Although Tamron pioneered the release of the first 150-600mm lens, Sigma followed suit by releasing two versions of lenses with exactly the same focal length and aperture ranges. The smaller and lighter version, the Sigma 150-600mm f/5-6.3 DG OS HSM Contemporary (the one we are reviewing today), targets the same market as the Tamron 150-600mm f/5-6.3 Di VC USD, while the much larger and heavier “Sport” version is something unique to Sigma, with no other equivalent competing offers from any other manufacturer. DG: Designed for digital. But that’s not quite all there is to it. Basically it means that it works on full-frame cameras. Sigma uses DC for lenses designed specifically for cameras with APS-C sized sensors like Nikon’s DX cameras. DG lenses will work on full-frame, APS-C, and film cameras. DC lenses will only work on APS-C cropped sensors. Sigma has its DN lenses, which are for mirrorless micro4/3 cameras. But this lens will also work well on a cropped sensor cameras like Nikon’s DX range, in which case it transforms it into a staggering 225-900mm equivalent. That air is tough to keep from cycling through the elements over time. So weather sealing could be important. Take the money you save to buy a flight to Iceland, then after you come home, go to a good pet store and buy yourself a chihuahua (Seriously. WHAT is with the Chihuahua obsession in this review? I gotta get to bed…)One factor to consider, however, is that supertelephoto lenses are the most common type of lens to have issues with dust, humidity, or other elements getting in the lens. Here is where the comparison gets tougher, as both lenses are much sharper at the shorter focal lengths, and both are softer at the longer focal lengths. Both are sharper when stopped down to f/8 or f/9, than wide open. In my opinion, the difference in image quality between the two is negligible. There is no clear winner here, both having areas where they are slightly better than the other. Just a note before I talk about sharpness, I only used this lens mounted to the crop-sensor Sigma sd Quattro. In images from a full-frame camera, and with just about any lens, you can expect sharpness to fall off more in the corners due to showing the lens' full image circle. The framing in a crop sensor image is more concentrated on the sharpest spot at the center of the lens. At the longer end, or rather when focusing from close to far, you start to see a noticeable lag in the focus speed–especially on the Sport version.

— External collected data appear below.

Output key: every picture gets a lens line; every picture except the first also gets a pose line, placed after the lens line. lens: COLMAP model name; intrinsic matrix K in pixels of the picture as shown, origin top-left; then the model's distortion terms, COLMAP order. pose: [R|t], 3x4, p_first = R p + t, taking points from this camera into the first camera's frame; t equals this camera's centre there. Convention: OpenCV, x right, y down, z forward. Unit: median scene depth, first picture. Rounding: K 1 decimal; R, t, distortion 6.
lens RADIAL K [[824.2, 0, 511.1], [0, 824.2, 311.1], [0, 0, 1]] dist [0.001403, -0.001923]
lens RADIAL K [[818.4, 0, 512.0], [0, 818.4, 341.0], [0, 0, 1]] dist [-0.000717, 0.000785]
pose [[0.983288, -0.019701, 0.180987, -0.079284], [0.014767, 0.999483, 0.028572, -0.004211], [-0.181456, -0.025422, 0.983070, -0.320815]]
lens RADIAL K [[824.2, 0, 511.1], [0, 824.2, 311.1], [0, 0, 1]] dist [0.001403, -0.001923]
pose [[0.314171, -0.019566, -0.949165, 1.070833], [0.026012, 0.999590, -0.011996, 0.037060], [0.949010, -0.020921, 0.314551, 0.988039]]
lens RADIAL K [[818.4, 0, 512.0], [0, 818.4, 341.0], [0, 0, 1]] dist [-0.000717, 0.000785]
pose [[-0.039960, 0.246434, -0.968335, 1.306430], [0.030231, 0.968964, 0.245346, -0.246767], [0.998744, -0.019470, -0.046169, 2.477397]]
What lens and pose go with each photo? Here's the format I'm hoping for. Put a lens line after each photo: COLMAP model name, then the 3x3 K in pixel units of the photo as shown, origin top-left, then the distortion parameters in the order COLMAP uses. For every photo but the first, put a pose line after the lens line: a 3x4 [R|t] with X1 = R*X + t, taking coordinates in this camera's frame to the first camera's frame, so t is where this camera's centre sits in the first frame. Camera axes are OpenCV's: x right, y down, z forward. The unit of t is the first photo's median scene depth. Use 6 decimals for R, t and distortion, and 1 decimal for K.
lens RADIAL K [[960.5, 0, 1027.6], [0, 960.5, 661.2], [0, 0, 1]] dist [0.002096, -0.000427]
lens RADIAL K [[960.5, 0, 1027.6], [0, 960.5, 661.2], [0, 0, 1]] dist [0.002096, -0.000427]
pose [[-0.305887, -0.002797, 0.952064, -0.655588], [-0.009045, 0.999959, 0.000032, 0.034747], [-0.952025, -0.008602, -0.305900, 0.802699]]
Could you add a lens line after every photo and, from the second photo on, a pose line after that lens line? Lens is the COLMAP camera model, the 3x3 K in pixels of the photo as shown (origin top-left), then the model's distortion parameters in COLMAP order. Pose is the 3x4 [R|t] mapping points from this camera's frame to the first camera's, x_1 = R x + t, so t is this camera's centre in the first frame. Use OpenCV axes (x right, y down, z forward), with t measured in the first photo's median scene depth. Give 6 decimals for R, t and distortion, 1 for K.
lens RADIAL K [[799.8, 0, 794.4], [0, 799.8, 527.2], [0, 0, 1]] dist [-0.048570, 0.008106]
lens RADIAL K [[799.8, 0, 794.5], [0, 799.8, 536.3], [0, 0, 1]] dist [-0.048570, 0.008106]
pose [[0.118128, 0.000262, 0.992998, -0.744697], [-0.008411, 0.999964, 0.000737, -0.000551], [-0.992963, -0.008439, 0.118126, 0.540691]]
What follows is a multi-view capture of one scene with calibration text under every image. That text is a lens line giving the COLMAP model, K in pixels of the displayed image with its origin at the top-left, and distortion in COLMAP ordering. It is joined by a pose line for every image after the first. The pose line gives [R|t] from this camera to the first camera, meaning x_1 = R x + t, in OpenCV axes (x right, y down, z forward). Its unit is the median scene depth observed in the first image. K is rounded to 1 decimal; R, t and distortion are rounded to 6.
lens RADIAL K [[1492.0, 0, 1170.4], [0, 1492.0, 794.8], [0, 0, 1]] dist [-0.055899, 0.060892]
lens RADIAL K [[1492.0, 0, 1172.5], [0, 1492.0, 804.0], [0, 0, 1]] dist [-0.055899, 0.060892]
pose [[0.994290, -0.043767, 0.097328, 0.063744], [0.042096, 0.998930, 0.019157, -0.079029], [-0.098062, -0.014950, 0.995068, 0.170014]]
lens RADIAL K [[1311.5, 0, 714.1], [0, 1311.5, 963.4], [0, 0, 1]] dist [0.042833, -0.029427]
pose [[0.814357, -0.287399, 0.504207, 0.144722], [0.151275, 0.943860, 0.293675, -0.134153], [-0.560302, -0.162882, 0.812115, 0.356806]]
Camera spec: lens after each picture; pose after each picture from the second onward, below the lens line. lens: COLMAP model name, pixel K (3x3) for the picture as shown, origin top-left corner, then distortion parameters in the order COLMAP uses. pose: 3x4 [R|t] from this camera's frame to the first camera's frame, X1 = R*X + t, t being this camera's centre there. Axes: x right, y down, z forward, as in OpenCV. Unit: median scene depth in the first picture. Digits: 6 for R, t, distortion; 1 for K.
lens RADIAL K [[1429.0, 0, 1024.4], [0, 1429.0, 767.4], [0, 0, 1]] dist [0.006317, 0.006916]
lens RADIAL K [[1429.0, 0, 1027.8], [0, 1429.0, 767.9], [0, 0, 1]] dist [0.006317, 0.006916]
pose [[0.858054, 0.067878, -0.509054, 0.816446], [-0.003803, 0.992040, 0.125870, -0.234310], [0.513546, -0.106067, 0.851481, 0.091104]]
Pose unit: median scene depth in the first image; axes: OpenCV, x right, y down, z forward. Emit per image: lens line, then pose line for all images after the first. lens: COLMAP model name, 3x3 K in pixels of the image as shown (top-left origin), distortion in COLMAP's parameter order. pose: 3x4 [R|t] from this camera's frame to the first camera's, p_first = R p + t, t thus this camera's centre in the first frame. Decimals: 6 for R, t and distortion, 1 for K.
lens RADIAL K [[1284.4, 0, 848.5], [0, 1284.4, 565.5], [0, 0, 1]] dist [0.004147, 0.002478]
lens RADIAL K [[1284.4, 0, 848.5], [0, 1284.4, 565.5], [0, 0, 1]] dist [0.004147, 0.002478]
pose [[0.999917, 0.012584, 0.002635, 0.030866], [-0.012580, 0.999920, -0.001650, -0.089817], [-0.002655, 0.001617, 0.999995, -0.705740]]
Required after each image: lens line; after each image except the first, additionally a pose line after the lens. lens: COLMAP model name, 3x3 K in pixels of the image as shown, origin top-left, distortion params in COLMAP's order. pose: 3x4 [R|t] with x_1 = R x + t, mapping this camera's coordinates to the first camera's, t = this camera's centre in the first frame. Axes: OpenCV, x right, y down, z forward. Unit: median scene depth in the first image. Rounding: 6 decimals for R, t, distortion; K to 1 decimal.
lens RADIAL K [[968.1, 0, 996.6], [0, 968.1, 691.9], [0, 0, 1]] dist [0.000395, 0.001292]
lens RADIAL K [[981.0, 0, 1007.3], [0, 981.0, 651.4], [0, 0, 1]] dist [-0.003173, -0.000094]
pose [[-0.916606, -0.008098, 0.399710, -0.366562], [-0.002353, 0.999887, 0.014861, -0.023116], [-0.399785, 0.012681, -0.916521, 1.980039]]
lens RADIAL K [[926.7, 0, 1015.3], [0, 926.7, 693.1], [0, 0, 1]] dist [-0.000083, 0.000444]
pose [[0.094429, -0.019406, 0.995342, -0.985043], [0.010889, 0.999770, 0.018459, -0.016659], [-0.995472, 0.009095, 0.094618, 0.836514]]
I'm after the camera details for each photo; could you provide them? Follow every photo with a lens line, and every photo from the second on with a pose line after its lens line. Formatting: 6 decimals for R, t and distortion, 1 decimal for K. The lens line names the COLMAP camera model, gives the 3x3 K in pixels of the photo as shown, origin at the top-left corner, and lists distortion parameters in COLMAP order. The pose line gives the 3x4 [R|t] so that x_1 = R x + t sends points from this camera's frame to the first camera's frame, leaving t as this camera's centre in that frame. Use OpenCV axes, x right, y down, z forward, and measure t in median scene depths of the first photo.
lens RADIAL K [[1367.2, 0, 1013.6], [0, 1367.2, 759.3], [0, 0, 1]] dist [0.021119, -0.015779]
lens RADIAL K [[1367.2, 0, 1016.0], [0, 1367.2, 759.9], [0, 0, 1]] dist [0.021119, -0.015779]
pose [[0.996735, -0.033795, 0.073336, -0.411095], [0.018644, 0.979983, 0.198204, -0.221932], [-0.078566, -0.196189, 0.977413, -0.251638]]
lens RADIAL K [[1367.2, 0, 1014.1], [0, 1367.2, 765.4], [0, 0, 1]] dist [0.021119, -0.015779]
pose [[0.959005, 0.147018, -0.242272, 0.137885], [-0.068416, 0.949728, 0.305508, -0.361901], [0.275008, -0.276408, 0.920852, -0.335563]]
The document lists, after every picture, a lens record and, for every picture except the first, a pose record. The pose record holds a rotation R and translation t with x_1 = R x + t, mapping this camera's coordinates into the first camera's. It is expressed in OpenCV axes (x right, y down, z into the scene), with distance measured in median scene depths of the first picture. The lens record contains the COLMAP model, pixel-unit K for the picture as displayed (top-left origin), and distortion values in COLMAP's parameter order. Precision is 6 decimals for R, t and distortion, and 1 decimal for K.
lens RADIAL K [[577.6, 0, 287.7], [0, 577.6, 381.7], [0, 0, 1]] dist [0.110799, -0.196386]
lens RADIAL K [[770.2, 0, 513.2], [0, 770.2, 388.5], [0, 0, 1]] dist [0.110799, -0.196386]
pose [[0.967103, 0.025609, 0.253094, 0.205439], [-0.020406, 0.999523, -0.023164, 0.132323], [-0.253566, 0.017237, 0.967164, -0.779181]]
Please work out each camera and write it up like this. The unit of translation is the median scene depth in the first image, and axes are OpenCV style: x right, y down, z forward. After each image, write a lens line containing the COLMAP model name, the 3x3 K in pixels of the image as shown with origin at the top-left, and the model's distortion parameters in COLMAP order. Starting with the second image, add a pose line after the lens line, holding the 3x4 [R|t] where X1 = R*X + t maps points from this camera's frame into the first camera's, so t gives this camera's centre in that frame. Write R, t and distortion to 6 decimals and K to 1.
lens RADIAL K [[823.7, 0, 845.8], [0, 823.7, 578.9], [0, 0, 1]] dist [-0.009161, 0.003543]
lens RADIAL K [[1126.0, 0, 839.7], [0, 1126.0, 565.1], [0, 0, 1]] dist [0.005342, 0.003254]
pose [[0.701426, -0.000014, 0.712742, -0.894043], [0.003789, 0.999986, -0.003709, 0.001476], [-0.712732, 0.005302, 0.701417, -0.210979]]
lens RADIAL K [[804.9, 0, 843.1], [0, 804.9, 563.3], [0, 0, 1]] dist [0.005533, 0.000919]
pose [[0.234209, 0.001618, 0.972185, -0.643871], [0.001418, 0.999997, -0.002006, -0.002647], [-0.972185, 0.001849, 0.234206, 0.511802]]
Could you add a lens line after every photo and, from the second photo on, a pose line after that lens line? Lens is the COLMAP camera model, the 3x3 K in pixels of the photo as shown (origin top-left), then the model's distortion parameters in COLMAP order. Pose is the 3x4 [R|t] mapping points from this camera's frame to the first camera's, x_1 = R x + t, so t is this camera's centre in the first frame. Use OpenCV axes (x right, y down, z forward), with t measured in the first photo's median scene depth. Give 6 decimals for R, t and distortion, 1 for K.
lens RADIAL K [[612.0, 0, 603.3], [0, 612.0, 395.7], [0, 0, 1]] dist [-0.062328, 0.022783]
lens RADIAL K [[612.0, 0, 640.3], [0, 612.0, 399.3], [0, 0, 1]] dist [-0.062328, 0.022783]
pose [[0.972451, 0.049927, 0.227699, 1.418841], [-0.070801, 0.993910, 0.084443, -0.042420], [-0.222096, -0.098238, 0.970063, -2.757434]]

Sports photographers would probably never use them, but sometimes wildlife photographers use a polarizer to cut the reflections and glare off leaves. Now, dive in and get ready to know several aspects. What is the Difference Between Sigma Art, Sports Lens, and Contemporary? Sigma Art 35mm-F1.4-DG-HSM-A Sigma Sport 500mm-F4-DG-OS-HSM-S Sigma Contemporary 100-400mm-F5-6.3-DG-OS-HSM-C Source: sigmaphoto.com This lens will work quite well for casual sports or wildlife photography. But if you’re earning income from those types of shooting and your budget extends to it, the other model that Sigma puts out, its 150-600mm f/5-6.3 DG OS HSM Sports Lens, offers faster focusing and better optics, but also comes in a larger, heavier lens with a higher price tag. What’s in the Box? Sigma divides its Global Vision lenses into three separate categories. Contemporary lenses aim to keep the size and weight down to easily manageable levels, Art lenses go all out for maximizing freedom of creative expression, whereas Sports lenses (as their name suggests) emphasize speedy performance. When it comes to build quality, Contemporary lenses tend to have a more consumer or prosumer feel to them, where as Art and Sports lenses have a more pro-grade construction. To my mind, this is the weakest area of this lens. I simply didn’t find the vibration reduction system to work very well at all. It simply doesn’t seem to be the right match for the focal length.Astonishingly my Canon EOSR with EF Adapter reads lens correction data and corrects automatically for falloff (peripheral illumination), lateral color fringes (chromatic aberration), distortion and diffraction. You can turn each of these ON or OFF in various ways. My Canon 5DS/R doesn't have the ability to correct distortion; that's a limitation of this model camera.